Aim of the task ▸ Show each of the lines below that contains the string "pose". Case counts.

Provided information ▸
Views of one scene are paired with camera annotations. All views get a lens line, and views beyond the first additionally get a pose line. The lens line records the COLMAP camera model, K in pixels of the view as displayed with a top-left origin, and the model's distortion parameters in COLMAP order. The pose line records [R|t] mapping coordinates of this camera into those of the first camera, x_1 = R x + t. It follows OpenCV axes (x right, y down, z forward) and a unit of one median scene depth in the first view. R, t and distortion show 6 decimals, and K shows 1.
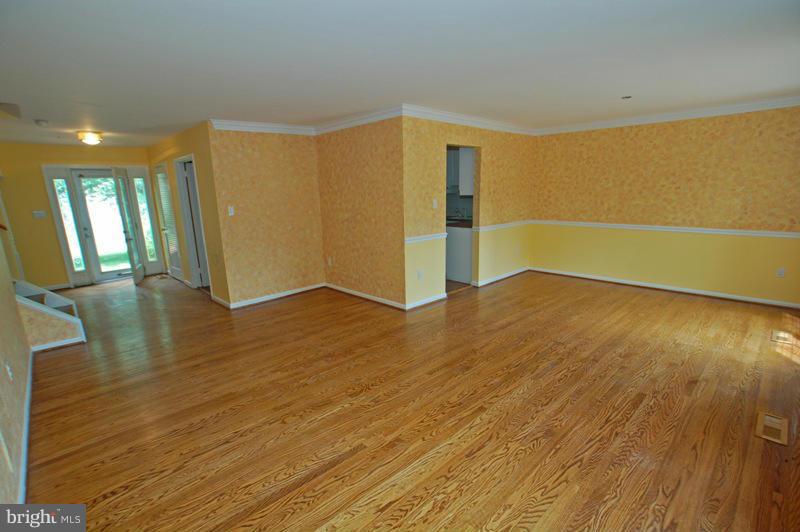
lens RADIAL K [[382.3, 0, 388.9], [0, 382.3, 282.6], [0, 0, 1]] dist [-0.073060, 0.032496]
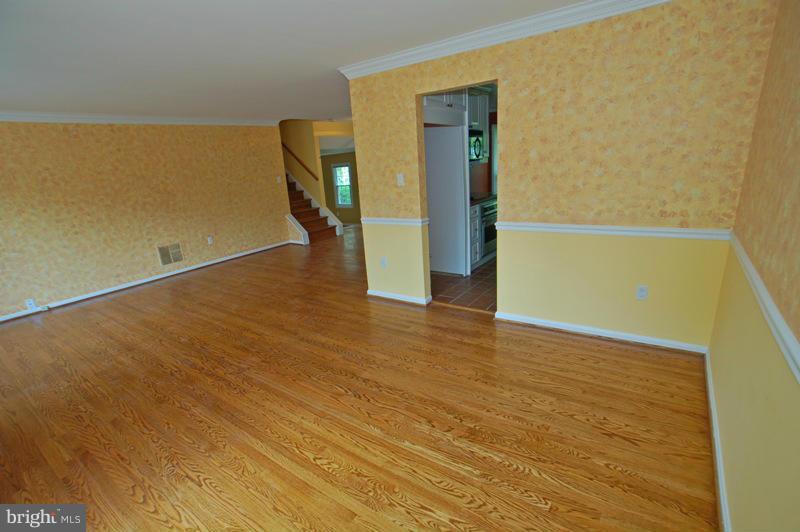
lens RADIAL K [[382.3, 0, 388.9], [0, 382.3, 282.6], [0, 0, 1]] dist [-0.073060, 0.032496]
pose [[0.193867, 0.307584, -0.931562, 0.859837], [-0.168663, 0.945888, 0.277214, -0.209526], [0.966420, 0.103378, 0.235254, 0.778647]]
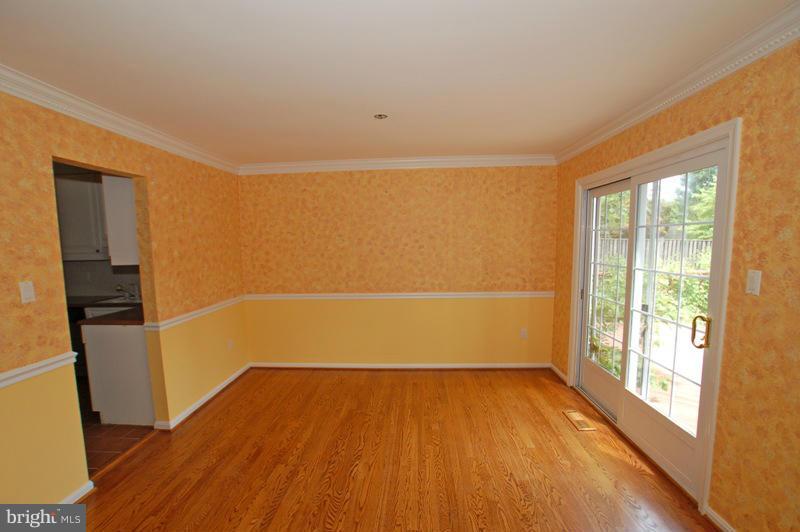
lens RADIAL K [[382.3, 0, 388.9], [0, 382.3, 282.6], [0, 0, 1]] dist [-0.073060, 0.032496]
pose [[0.727717, -0.062833, 0.682993, 0.129395], [0.163902, 0.982876, -0.084213, -0.113509], [-0.666006, 0.173227, 0.725554, 0.425688]]
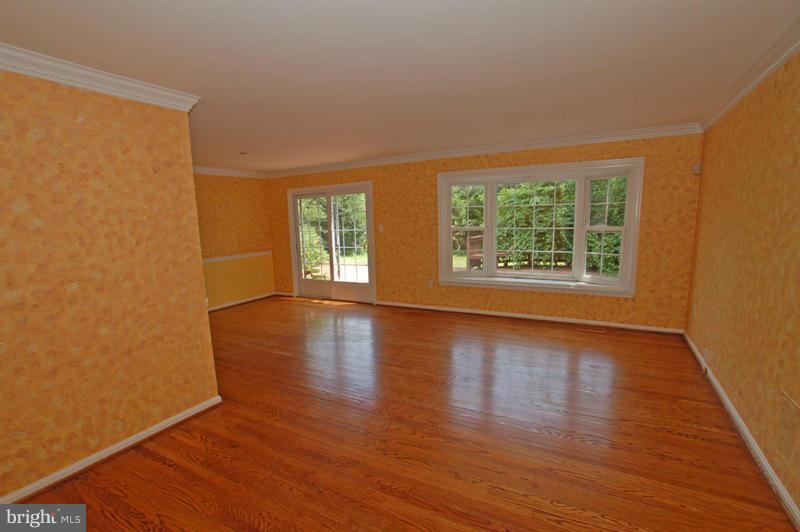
lens RADIAL K [[382.3, 0, 388.9], [0, 382.3, 282.6], [0, 0, 1]] dist [-0.073060, 0.032496]
pose [[-0.288148, -0.123055, 0.949646, -0.595883], [0.270125, 0.940988, 0.203896, -0.167355], [-0.918696, 0.315276, -0.237904, 0.767964]]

Result ▸
Views of one scene are paired with camera annotations. All views get a lens line, and views beyond the first additionally get a pose line. The lens line records the COLMAP camera model, K in pixels of the view as displayed with a top-left origin, and the model's distortion parameters in COLMAP order. The pose line records [R|t] mapping coordinates of this camera into those of the first camera, x_1 = R x + t. It follows OpenCV axes (x right, y down, z forward) and a unit of one median scene depth in the first view. R, t and distortion show 6 decimals, and K shows 1.
pose [[0.193867, 0.307584, -0.931562, 0.859837], [-0.168663, 0.945888, 0.277214, -0.209526], [0.966420, 0.103378, 0.235254, 0.778647]]
pose [[0.727717, -0.062833, 0.682993, 0.129395], [0.163902, 0.982876, -0.084213, -0.113509], [-0.666006, 0.173227, 0.725554, 0.425688]]
pose [[-0.288148, -0.123055, 0.949646, -0.595883], [0.270125, 0.940988, 0.203896, -0.167355], [-0.918696, 0.315276, -0.237904, 0.767964]]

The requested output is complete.